● PROBLEM TO WORK ON
Each line below must be reproduced exactly.

[Stored data]

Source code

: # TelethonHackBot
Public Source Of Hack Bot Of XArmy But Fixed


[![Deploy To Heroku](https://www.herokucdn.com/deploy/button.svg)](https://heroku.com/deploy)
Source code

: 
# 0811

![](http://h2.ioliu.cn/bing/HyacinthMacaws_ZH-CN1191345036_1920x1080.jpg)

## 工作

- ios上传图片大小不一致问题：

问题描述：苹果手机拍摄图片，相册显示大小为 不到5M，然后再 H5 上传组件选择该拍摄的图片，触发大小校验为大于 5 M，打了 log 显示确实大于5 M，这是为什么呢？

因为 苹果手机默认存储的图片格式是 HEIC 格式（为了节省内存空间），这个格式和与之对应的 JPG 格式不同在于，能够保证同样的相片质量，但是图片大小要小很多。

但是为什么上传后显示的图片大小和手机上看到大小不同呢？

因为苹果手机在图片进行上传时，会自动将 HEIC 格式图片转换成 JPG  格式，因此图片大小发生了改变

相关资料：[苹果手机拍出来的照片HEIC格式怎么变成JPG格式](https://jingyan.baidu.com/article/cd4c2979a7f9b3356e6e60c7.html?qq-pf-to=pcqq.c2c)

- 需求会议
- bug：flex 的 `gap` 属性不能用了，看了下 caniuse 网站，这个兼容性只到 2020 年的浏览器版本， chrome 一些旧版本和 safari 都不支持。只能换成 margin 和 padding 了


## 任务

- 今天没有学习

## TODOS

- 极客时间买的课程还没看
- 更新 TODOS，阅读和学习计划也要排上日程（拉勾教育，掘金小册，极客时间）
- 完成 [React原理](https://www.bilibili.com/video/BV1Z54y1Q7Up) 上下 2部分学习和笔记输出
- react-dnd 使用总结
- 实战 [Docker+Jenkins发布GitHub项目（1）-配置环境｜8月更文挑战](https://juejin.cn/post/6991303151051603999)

● ANSWER SECTION
Source code

: # TelethonHackBot
Public Source Of Hack Bot Of XArmy But Fixed


[![Deploy To Heroku](https://www.herokucdn.com/deploy/button.svg)](https://heroku.com/deploy)
Source code

: 
# 0811

![](http://h2.ioliu.cn/bing/HyacinthMacaws_ZH-CN1191345036_1920x1080.jpg)

## 工作

- ios上传图片大小不一致问题：

问题描述：苹果手机拍摄图片，相册显示大小为 不到5M，然后再 H5 上传组件选择该拍摄的图片，触发大小校验为大于 5 M，打了 log 显示确实大于5 M，这是为什么呢？

因为 苹果手机默认存储的图片格式是 HEIC 格式（为了节省内存空间），这个格式和与之对应的 JPG 格式不同在于，能够保证同样的相片质量，但是图片大小要小很多。

但是为什么上传后显示的图片大小和手机上看到大小不同呢？

因为苹果手机在图片进行上传时，会自动将 HEIC 格式图片转换成 JPG  格式，因此图片大小发生了改变

相关资料：[苹果手机拍出来的照片HEIC格式怎么变成JPG格式](https://jingyan.baidu.com/article/cd4c2979a7f9b3356e6e60c7.html?qq-pf-to=pcqq.c2c)

- 需求会议
- bug：flex 的 `gap` 属性不能用了，看了下 caniuse 网站，这个兼容性只到 2020 年的浏览器版本， chrome 一些旧版本和 safari 都不支持。只能换成 margin 和 padding 了


## 任务

- 今天没有学习

## TODOS

- 极客时间买的课程还没看
- 更新 TODOS，阅读和学习计划也要排上日程（拉勾教育，掘金小册，极客时间）
- 完成 [React原理](https://www.bilibili.com/video/BV1Z54y1Q7Up) 上下 2部分学习和笔记输出
- react-dnd 使用总结
- 实战 [Docker+Jenkins发布GitHub项目（1）-配置环境｜8月更文挑战](https://juejin.cn/post/6991303151051603999)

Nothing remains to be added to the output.